[Problem description]
Arrange every line of the records below as a JSON list of strings, one string per line, dropping the blank lines and leaving the pictures out.

[Rendered chart images]

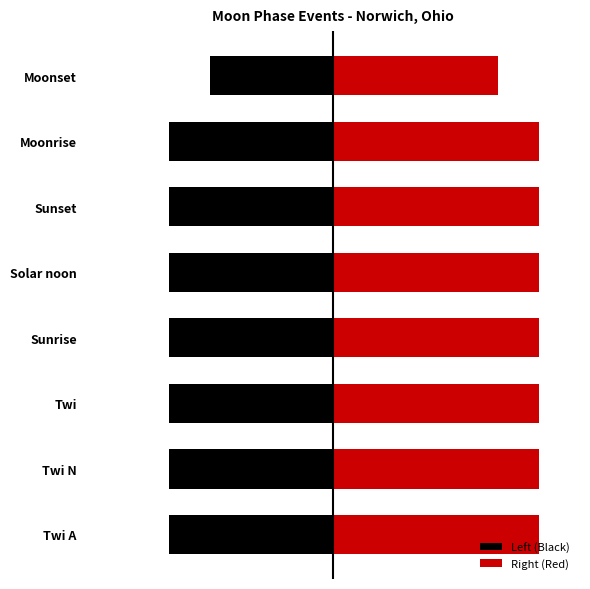

At Solar noon, list the series in order from largest to smallest.

Right (Red), Left (Black)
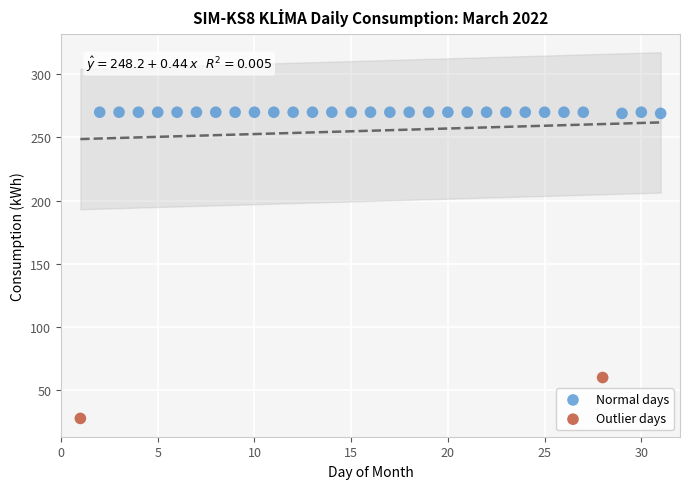

What are all the series names shown in the legend?

Normal days, Outlier days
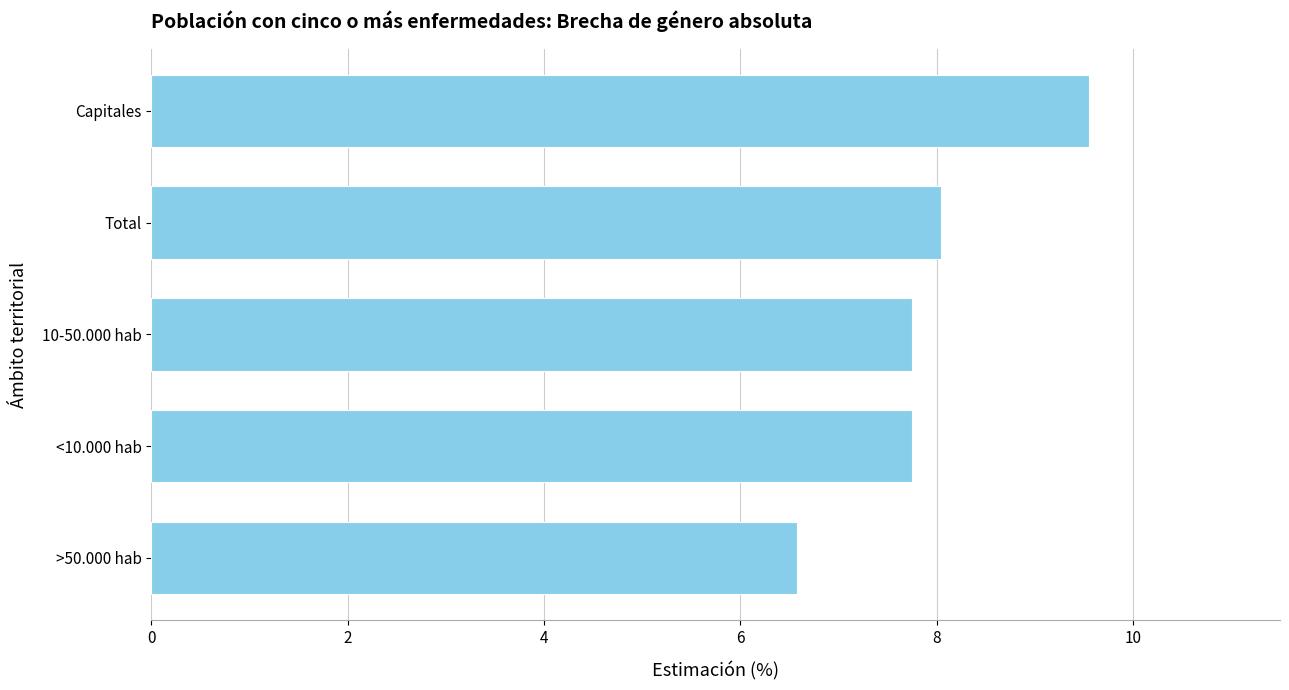

What is the approximate value at Total?

8.0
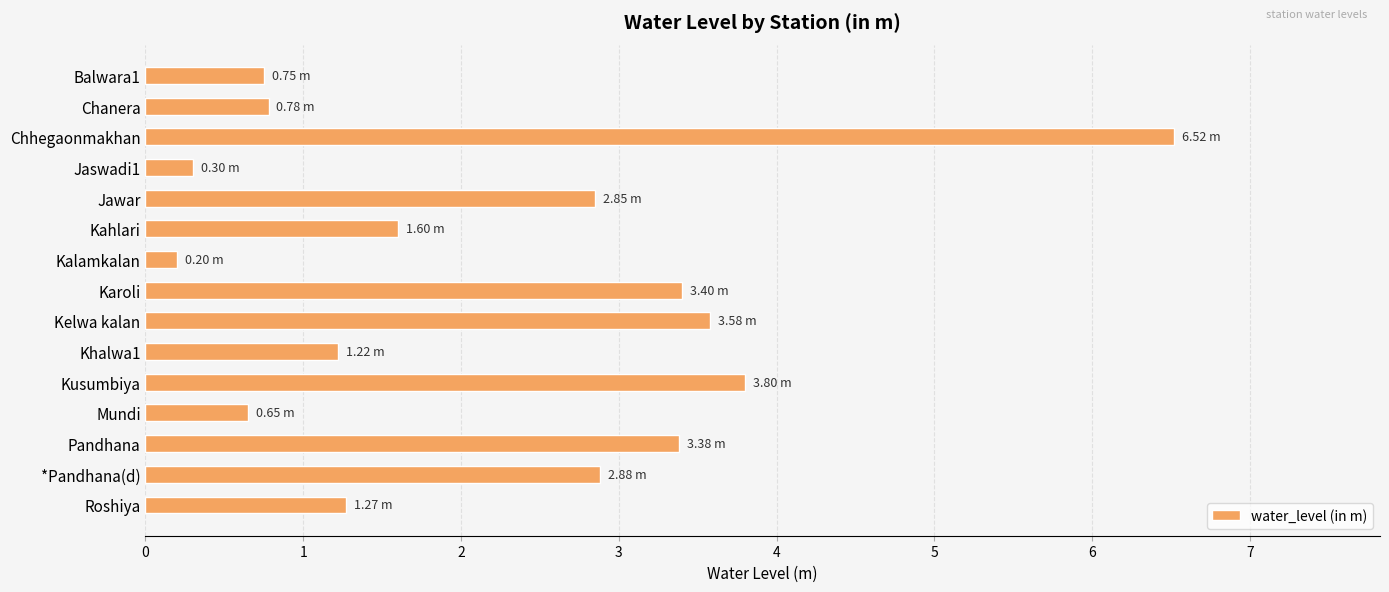

Between Roshiya and Chhegaonmakhan, which is larger?

Chhegaonmakhan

[Solution to this problem]
[
  "At Solar noon, list the series in order from largest to smallest.",
  "Right (Red), Left (Black)",
  "What are all the series names shown in the legend?",
  "Normal days, Outlier days",
  "What is the approximate value at Total?",
  "8.0",
  "Between Roshiya and Chhegaonmakhan, which is larger?",
  "Chhegaonmakhan"
]